There was no clear leader, no structure or hierarchy, just the cooperation of sudden companions in hardship. Communities have risen from less, after all. The familiarity of the ships drew more newcomers as they flew aimlessly after being swept up by the roving gangs, often separated from their kinsmen. They would be welcomed, pointed out to a row, and they became a new thread in the uneven tapestry.

These spontaneous communities, spurned by the mercenary raids, were received by the cities hosting them with reservation and curiosity. The urbane saw the tribesmen as quaint reminders of the lifestyle of their forefathers, backwards and irrelevant.
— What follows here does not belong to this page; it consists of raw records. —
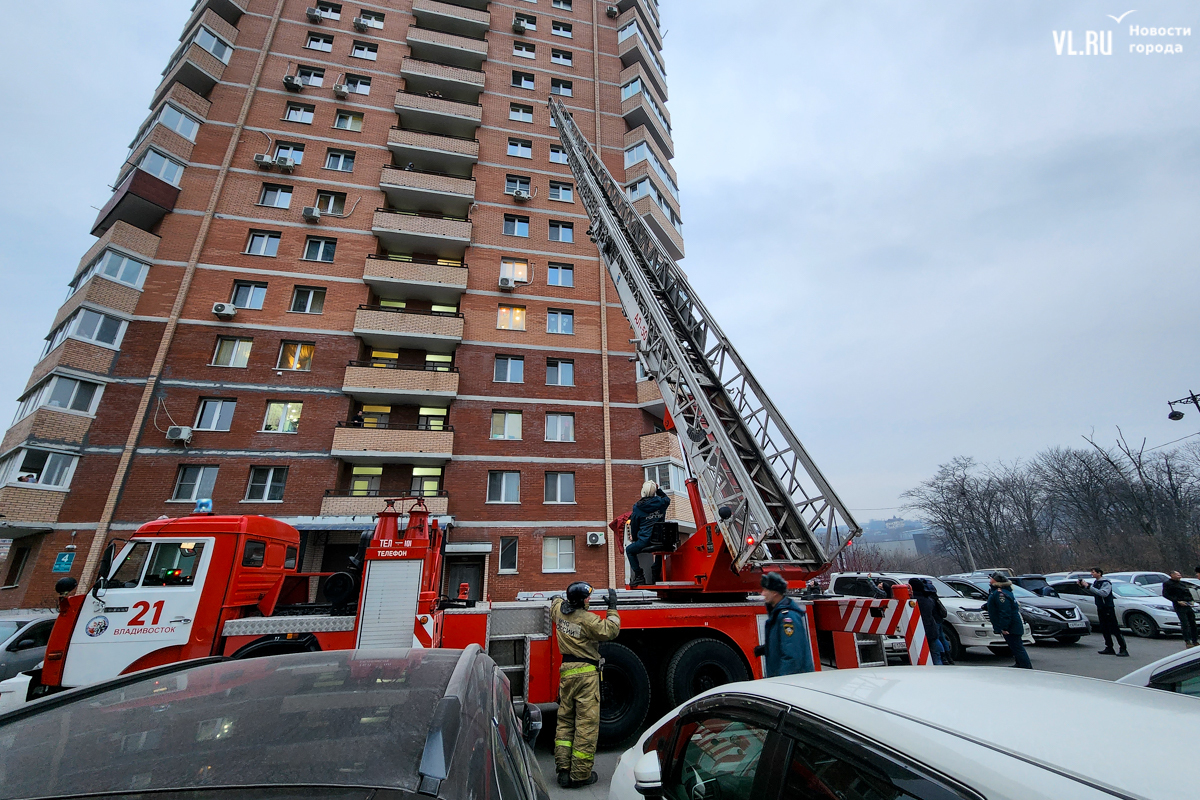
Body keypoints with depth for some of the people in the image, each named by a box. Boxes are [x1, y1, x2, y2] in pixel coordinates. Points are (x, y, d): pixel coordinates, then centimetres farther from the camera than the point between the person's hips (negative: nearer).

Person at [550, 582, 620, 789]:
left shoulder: (559, 610, 2)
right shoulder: (588, 619, -19)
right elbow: (610, 631, -16)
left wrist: (564, 599, 33)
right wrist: (612, 607, -10)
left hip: (566, 671, 7)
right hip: (586, 673, -7)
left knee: (565, 720, 15)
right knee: (586, 723, 3)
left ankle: (563, 770, 19)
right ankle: (580, 775, 9)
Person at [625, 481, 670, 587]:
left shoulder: (637, 507, -5)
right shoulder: (661, 502, 1)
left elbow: (634, 524, 6)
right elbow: (667, 499, 29)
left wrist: (634, 538, 22)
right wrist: (658, 489, 25)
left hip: (645, 540, -4)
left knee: (629, 550, 18)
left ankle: (639, 576, 8)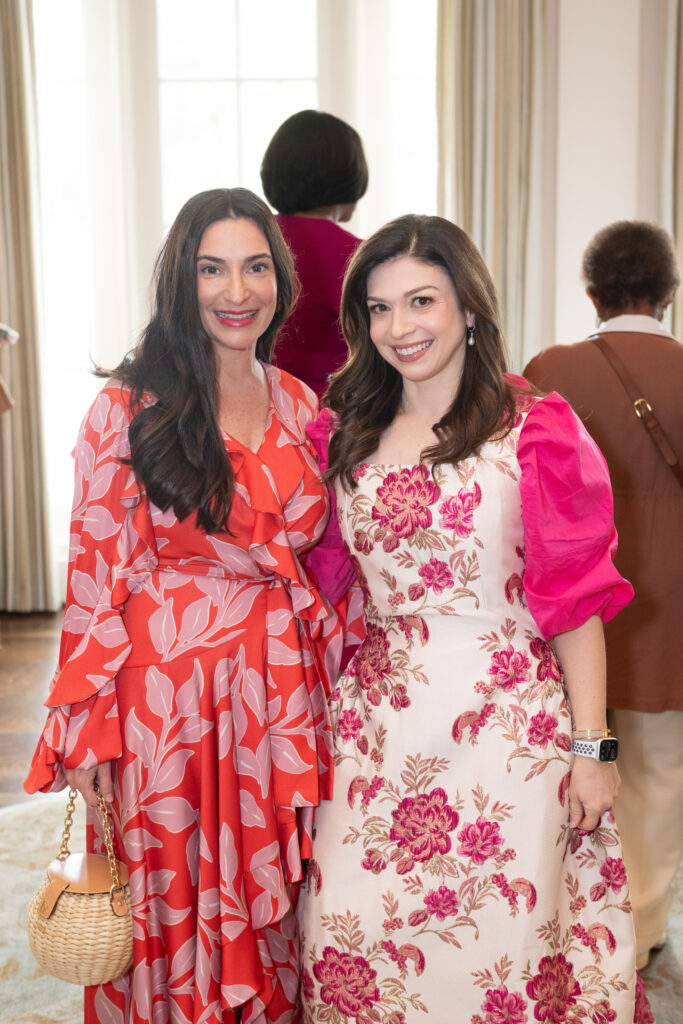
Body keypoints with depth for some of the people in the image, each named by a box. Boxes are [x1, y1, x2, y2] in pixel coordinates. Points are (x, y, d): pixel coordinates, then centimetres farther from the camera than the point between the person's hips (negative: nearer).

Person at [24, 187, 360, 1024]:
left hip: (281, 684, 4)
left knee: (267, 903, 16)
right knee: (171, 899, 11)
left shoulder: (299, 406, 6)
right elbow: (96, 573, -8)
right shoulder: (130, 408, -8)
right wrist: (89, 724, -10)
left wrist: (333, 679, 9)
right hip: (164, 682, -4)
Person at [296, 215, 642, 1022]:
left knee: (496, 934, 7)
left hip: (505, 716, -3)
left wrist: (591, 746, -8)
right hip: (377, 718, 4)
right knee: (353, 937, 9)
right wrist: (326, 711, 10)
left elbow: (576, 601, -6)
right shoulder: (345, 435, 6)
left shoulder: (534, 432, -6)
Their numbers, their ships, and sudden poverty, made them a potential threat as well. And yet, those new villages offered skilled navigators, mechanics, as well as whatever meats, pelts and bones the refugees managed to take with them from the ruins of their camps. They were made into a spontaneous underclass that, while often destitute and lost in their new situation, were very capable in their own right.

An unexpected consequence of the tribesmen scattered communities, woven together by the circumstance of their wandering, was the music that came from it. The instruments, the rhythms, they rose in the different nomad neighborhoods with uncanny similarities. Love songs, sad songs and the rest of the usual menagerie were there, but there were the songs about the cities where these villages sprung as well. The underlying loss was woven into the music, but the lyrics described their new surroundings, customs and peculiarities with a sharp eye. Once this music had established itself as a genre in its own right, transmitted by those that didn’t give up on their nomadic drifting, the songs began to establish a sort of cipher, carrying messages in their rhythms and rhymes; the artist’s origins, their place in the old hierarchy, and even the political mood and reception of the migrant tribes were insinuated into those songs. As time went on, listening to this music became almost a ritual. It was traveling with the mind. Smoke rooms hazed by the pipes and incense, invading the cargo hold of a flightless carcass, would be filled with the often gentle music, while the important men of these makeshift communities and travelers listened, trying to capture the broad strokes of the world they had suddenly been forced to explore. That music became known as the Diaspora, the scattered nation. It was both a spiritual link to a past that was fading and an encrypted message of their present.